Test

This test is open-book: you may use any and all non-human resources during the test, but the only humans to whom you may turn for help or from whom you may receive help are the course’s heads, which means that

you may

  • browse and search the internet,
  • review books,
  • review questions and answers already posted on Ed,
  • review the course’s own materials,
  • use CS50 IDE,
  • email the course’s heads at heads@cs50.harvard.edu with questions, but

you may not

  • receive or solicit directly or indirectly any help from anyone other than the course’s heads.

Take care to review the course’s policy on academic honesty in its entirety. Note particularly, but not only, that

  • looking at another individual’s work during the test is not reasonable and
  • turning to humans (besides the course’s heads) for help or receiving help from humans (besides the course’s heads) during the test is not reasonable.

Unless otherwise noted, you may call any functions we’ve encountered this term in code that you write. You needn’t comment code that you write, but comments may help in cases of partial credit. If having difficulty with code, you may resort to pseudocode for potential partial credit.

Among the test’s aims is to assess your newfound comfort with the course’s material and your ability to apply the course’s lessons to familiar and unfamiliar problems. And most problems aspire to teach something new.

You may resubmit as many times as you would like before the test’s deadline. Late submissions incur penalties per the course’s syllabus.

What To Do

  1. In CS50 IDE, execute

     wget https://cdn.cs50.net/2020/fall/test/test.zip
    

    followed by

     unzip test.zip
    

    to download the distribution code for the test.

  2. Open the test’s response document in Google Docs.

  3. Make a copy of the response document in your own Google account by choosing File > Make a Copy.

  4. Answer all of the questions below, in any order, by writing your answers in the response document, replacing each TODO with an answer. Some questions will instead ask you to complete a TODO in one of the files in your test directory within CS50 IDE.

CHANGELOG

Reload this page (and each problem’s page) throughout the week to see any clarifications to the test.

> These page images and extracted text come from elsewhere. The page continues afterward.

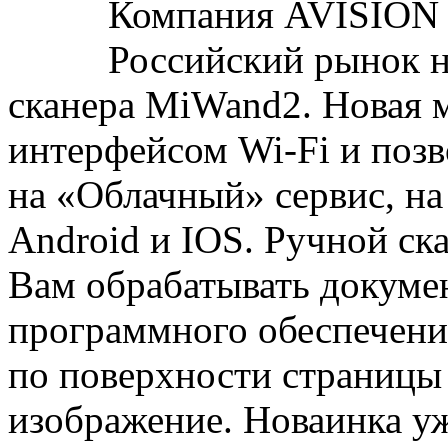
Компания AVISION 
Российский рынок 
сканера MiWand2. Новая 
интерфейсом Wi-Fi и позв
на «Облачный» сервис, на
Android и IOS. Ручной ск
Вам обрабатывать докуме
программного обеспечени
по поверхности страницы
изображение. Новаинка у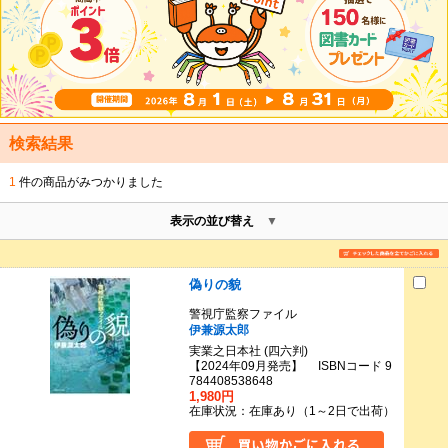
検索結果
1
件の商品がみつかりました
表示の並び替え
偽りの貌
警視庁監察ファイル
伊兼源太郎
実業之日本社 (四六判)
【2024年09月発売】 ISBNコード 9
784408538648
1,980円
在庫状況：在庫あり（1～2日で出荷）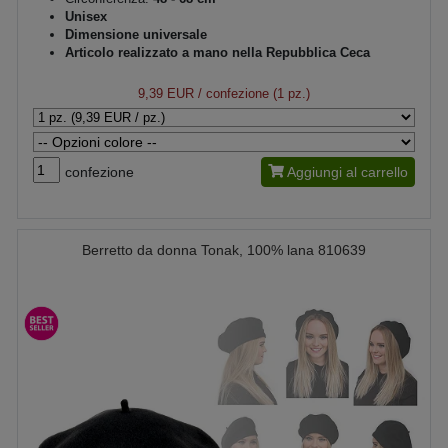
Unisex
Dimensione universale
Articolo realizzato a mano nella Repubblica Ceca
9,39 EUR
/ confezione (1 pz.)
confezione
Aggiungi al carrello
Berretto da donna Tonak, 100% lana 810639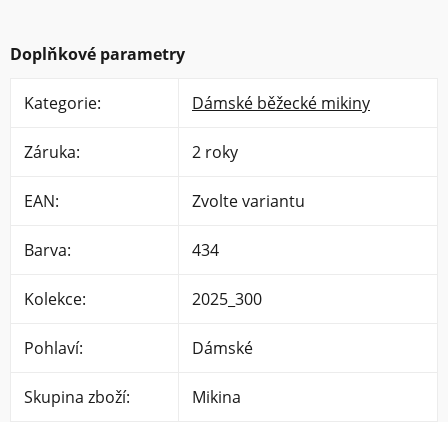
Doplňkové parametry
Kategorie
:
Dámské běžecké mikiny
Záruka
:
2 roky
EAN
:
Zvolte variantu
Barva
:
434
Kolekce
:
2025_300
Pohlaví
:
Dámské
Skupina zboží
:
Mikina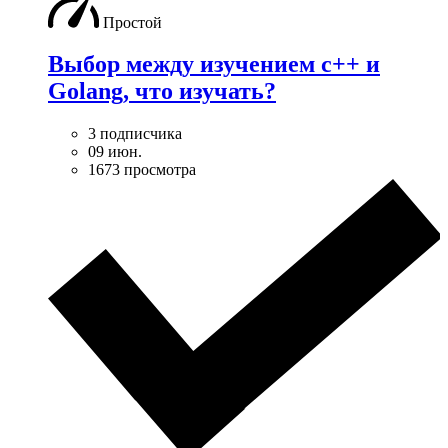
Простой
Выбор между изучением c++ и
Golang, что изучать?
3 подписчика
09 июн.
1673 просмотра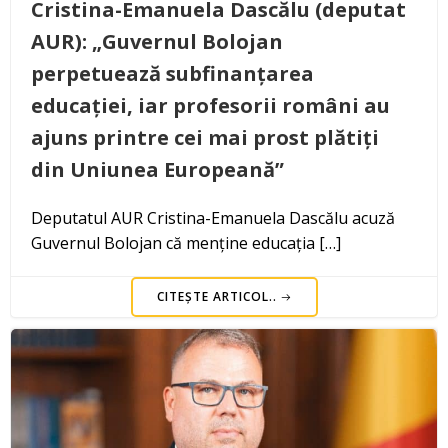
Cristina-Emanuela Dascălu (deputat
AUR): „Guvernul Bolojan
perpetuează subfinanțarea
educației, iar profesorii români au
ajuns printre cei mai prost plătiți
din Uniunea Europeană”
Deputatul AUR Cristina-Emanuela Dascălu acuză
Guvernul Bolojan că menține educația […]
CITEȘTE ARTICOL..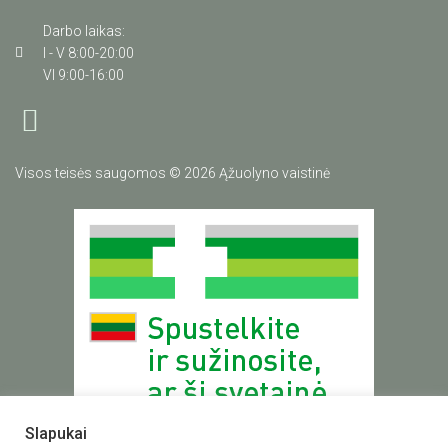
Darbo laikas:
I - V 8:00-20:00
VI 9:00-16:00
Visos teisės saugomos © 2026 Ąžuolyno vaistinė
Slapukai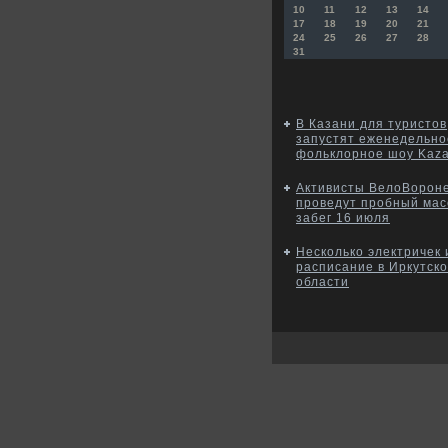
10
11
12
13
14
17
18
19
20
21
24
25
26
27
28
31
В Казани для туристов
запустят еженедельно
фольклорное шоу Kaz
Активисты ВелоВорон
проведут пробный ма
забег 16 июля
Несколько электричек
расписание в Иркутск
области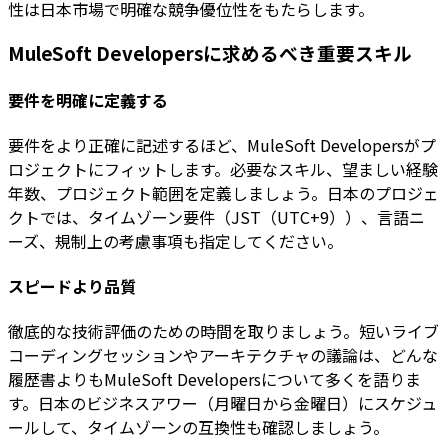
性は日本市場で明確な競争優位性をもたらします。
MuleSoft Developersに求めるべき重要スキル
要件を明確に定義する
要件をより正確に記述するほど、MuleSoft Developersがプ
ロジェクトにフィットします。必要なスキル、望ましい経験
年数、プロジェクト範囲を定義しましょう。日本のプロジェ
クトでは、タイムゾーン要件（JST（UTC+9））、言語ニ
ーズ、規制上の考慮事項も指定してください。
スピードより品質
徹底的な技術評価のための時間を取りましょう。短いライブ
コーディングセッションやアーキテクチャの議論は、どんな
履歴書よりもMuleSoft Developersについて多くを語りま
す。日本のビジネスアワー（月曜日から金曜日）にスケジュ
ールして、タイムゾーンの互換性も確認しましょう。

In Flaskless, clarified that directory is called flaskless, not server.
In Getting Input, clarified that get_string can be compiled with clang but not make.
In Happy Cats, corrected title of meow.html to be meow instead of count.
Changed double quotes to single quotes in sample return values for parse in Flaskless for consistency with Python’s print function. This change is purely aesthetic; parse should still return a list whose first element is a str and whose second element is a dict.
Clarified in Baby Shark Dance that node*a in sharks/integers.c should be node *a.
Clarified in Finsta that group messages don’t need to be unsendable.
Clarified in Baby Shark Dance that the sum of an integer’s digits will fit in an int.
In Programming in B, clarified that strings (e.g., "meow") should be quoted as in C.
In Baby Shark Dance, clarified that node is of type struct node *, not struct integer *.
In Baby Shark Dance, clarified that digit is 0 through 9.

How to Submit

  1. Download a ZIP file of your test folder (which should contain folders for finsta, flaskless, and shark) by control-clicking on your test folder in CS50 IDE’s file browser and choosing Download.
  2. Go to CS50’s Gradescope page.
  3. Click Test: Code Files.
  4. Drag and drop your test.zip file to the area that says “Drag & Drop”.
  5. Click “Upload”.
  6. You should see a message that says “Test: Code Files submitted successfully!”
  7. Download your completed test response document from Google Docs as a PDF by choosing File → Download → PDF Document, and save it to your computer.
  8. Go to CS50’s Gradescope page.
  9. Click Test: Response Document.
  10. Click Submit PDF.
  11. Click Select PDF and choose your test file.
  12. Click Upload PDF.
  13. For each question in the Question Outline at left, click on the question and then click on the page (or pages) on which your response to that question is located.
  14. Click Submit.
  15. You should see a message that says “Test: Response Document submitted successfully!”